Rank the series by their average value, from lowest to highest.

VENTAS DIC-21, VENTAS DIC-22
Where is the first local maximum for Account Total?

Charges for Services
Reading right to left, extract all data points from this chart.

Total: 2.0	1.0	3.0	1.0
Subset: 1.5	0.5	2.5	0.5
---
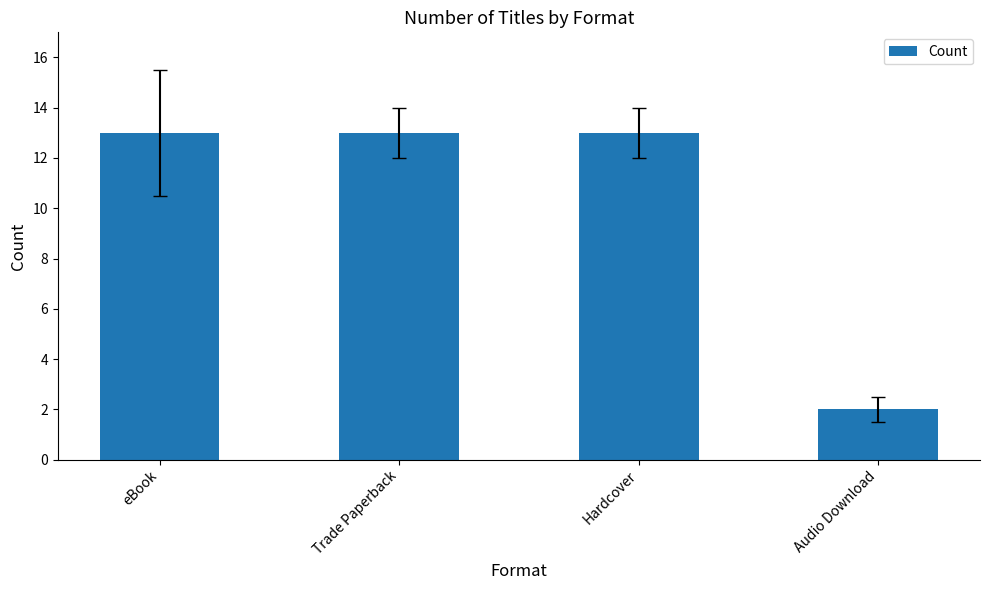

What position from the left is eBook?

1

### [PROBLEM TO WORK ON]
Copy out the lines word for word, beginning at the line that has "VENTAS DIC-21, VENTAS DIC-22" and stopping after the line that has "Reading right to".

### [OUTPUT OF THE TASK]
VENTAS DIC-21, VENTAS DIC-22
Where is the first local maximum for Account Total?

Charges for Services
Reading right to left, extract all data points from this chart.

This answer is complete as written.